# Brush type?



## SECRETO

atlas said:


> I notice a lot of the groomers on this site say no one really brushes their dog between groomings. Every night I tell Lily its time for beauty and she lays in my lap and I brush her out with a cat brush. She is 5 months old now, and we have only had her face/butt/feet shaved and left the rest untouched (she looks like a muppet!). She isn't snarly at all so I wondered about the coat change. Will she get worse when she is older? Is there another type of brush I should use?:question:


Thats a great routine you have going. The comment that was made about "no one brush's there dogs between grooming's" I think meant that she gets too many dogs with matts so people must not be brushing there dogs. I think the two main brushes you need for a Poodle are a slicker brush and a pin brush. When picking out a slicker brush, test the needles out and get a slicker that is less prickley then the others. Some seem sharper then other's and can scratch the skin if not careful. Its also a good idea to get a comb so you can comb through and check for missed matts. 

Here are some pics of each brush and comb.
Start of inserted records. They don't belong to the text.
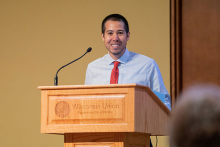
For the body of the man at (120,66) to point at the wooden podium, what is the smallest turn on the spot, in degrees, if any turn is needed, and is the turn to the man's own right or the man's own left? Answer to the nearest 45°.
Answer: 0° — they already face it

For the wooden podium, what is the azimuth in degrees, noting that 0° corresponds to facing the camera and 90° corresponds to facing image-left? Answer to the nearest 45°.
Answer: approximately 45°

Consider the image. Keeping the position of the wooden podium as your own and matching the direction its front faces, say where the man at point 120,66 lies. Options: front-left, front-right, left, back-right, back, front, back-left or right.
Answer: back-right

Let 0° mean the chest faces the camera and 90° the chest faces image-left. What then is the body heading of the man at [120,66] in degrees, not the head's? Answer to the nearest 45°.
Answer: approximately 0°
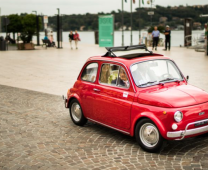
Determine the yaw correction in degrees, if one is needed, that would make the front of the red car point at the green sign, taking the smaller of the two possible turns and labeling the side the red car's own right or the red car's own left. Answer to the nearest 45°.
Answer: approximately 135° to the red car's own left

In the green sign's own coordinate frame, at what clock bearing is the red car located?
The red car is roughly at 12 o'clock from the green sign.

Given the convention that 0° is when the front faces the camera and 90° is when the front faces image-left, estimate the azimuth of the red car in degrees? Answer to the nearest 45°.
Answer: approximately 315°

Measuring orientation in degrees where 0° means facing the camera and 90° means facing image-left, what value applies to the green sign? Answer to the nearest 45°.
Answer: approximately 0°
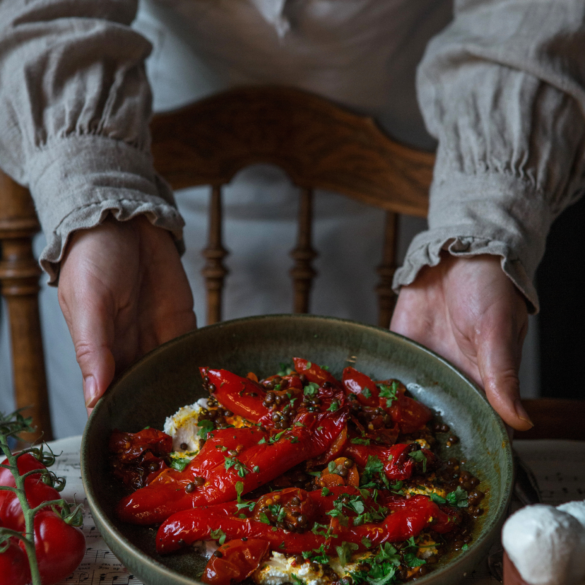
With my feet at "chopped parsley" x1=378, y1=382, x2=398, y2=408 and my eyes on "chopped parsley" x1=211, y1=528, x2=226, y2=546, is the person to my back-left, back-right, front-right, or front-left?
back-right

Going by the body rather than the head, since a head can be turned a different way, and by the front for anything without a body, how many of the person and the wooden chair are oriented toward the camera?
2

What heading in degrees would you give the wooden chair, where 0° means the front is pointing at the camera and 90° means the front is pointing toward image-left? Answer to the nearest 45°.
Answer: approximately 0°

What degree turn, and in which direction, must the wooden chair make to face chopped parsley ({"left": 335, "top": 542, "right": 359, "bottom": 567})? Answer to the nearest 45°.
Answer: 0° — it already faces it

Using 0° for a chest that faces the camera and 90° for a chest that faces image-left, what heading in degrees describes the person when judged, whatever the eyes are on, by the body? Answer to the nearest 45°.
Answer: approximately 0°
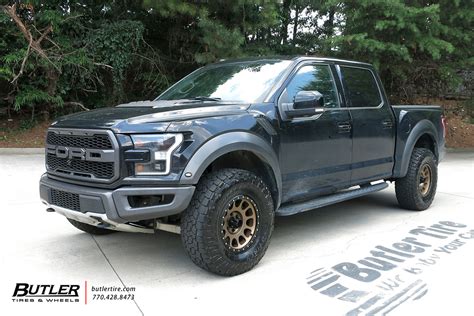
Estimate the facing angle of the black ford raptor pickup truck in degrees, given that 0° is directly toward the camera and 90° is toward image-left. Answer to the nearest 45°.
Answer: approximately 45°
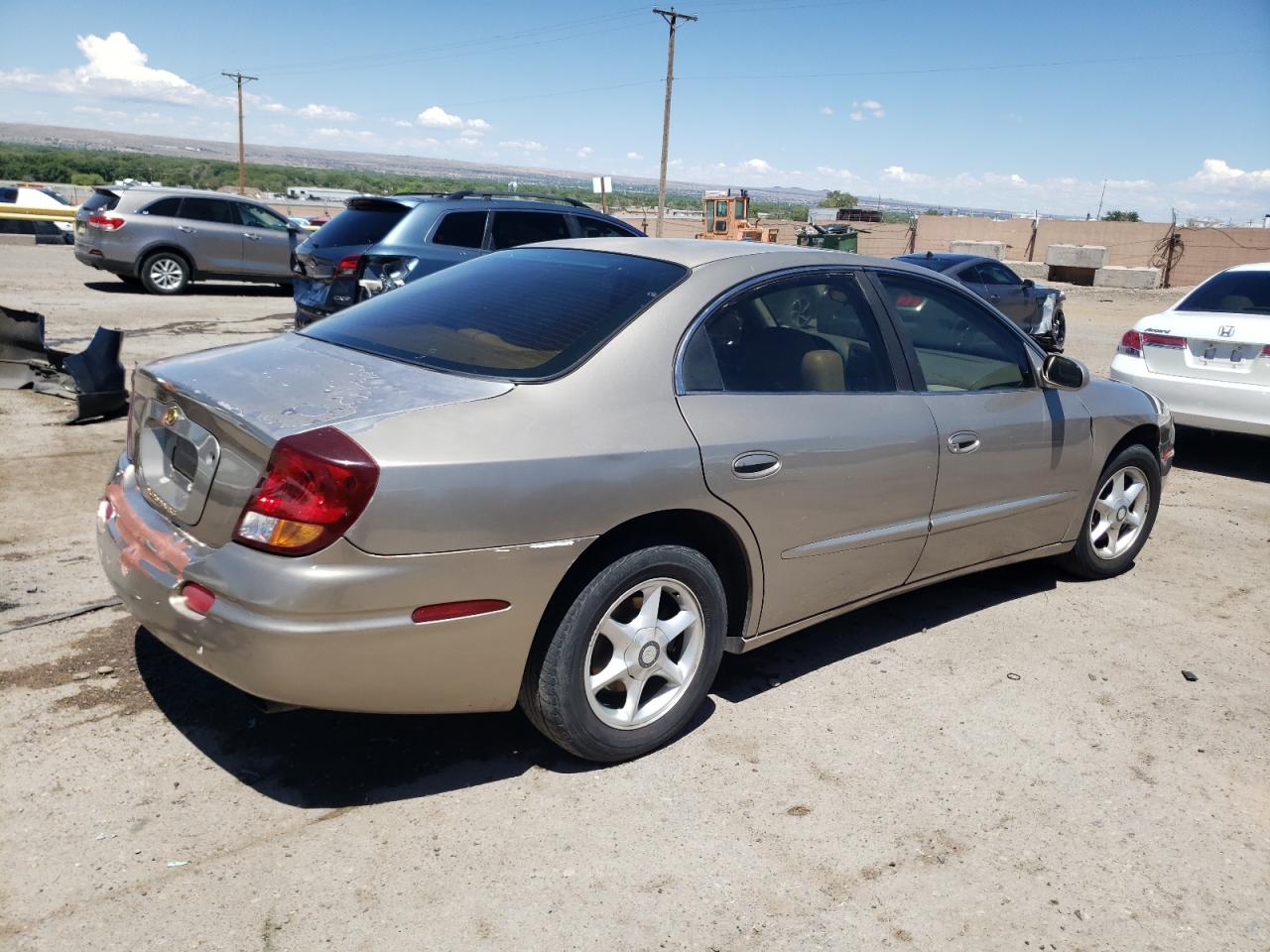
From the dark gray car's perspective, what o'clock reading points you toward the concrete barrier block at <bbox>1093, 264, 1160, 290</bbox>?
The concrete barrier block is roughly at 11 o'clock from the dark gray car.

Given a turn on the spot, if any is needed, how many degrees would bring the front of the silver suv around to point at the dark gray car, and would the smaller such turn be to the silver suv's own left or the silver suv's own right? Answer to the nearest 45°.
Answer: approximately 45° to the silver suv's own right

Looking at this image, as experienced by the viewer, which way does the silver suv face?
facing to the right of the viewer

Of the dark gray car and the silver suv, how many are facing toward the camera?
0

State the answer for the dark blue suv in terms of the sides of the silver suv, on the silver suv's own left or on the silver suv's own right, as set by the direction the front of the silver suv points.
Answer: on the silver suv's own right

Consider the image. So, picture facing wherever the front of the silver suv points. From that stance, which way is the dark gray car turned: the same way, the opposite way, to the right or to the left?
the same way

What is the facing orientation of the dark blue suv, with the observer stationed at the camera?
facing away from the viewer and to the right of the viewer

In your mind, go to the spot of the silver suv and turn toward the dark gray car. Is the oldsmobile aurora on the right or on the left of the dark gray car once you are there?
right

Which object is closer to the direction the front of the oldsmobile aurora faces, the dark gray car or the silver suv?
the dark gray car

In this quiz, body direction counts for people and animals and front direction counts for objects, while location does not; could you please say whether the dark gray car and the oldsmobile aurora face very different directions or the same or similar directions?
same or similar directions

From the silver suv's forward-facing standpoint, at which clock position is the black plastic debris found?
The black plastic debris is roughly at 3 o'clock from the silver suv.

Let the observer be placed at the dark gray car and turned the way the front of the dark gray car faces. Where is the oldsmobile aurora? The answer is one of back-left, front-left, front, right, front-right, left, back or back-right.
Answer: back-right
Hope this helps....

slicker: great for everyday brushing
pin: great for blow drying and brushing
comb: great for checking through coat for matts and to fluff the coat


----------



## Purple Poodle

Yeah I get a lot of clients who never brush but its always advised that they do so. 

I think what you have been doing is great! What type of cat brush are you using?

The brushes Jehn suggested are what I use.


----------



## WonderPup

I think the majority of poodles I get are matted on at least part of their body. I do a lot of shave downs on little fluffy dogs because mommy didn't know she had to brush it EVERY day..


----------



## MsFancyPants

As a groomer myself its wonderful to hear you brush your dog as often as you do! Secreto is very right with the choices of tools they are very basic and can be found easily, very useful!!! Once her coat changes it will be more difficult to maintain depending on how long you wish to keep the hair. Some poodles such as mine tend to matt up very quick, just keep going as you are brush brush brush it will make grooming easy for you or the groomer too! =)
kisses and wiggles from Westley & I


----------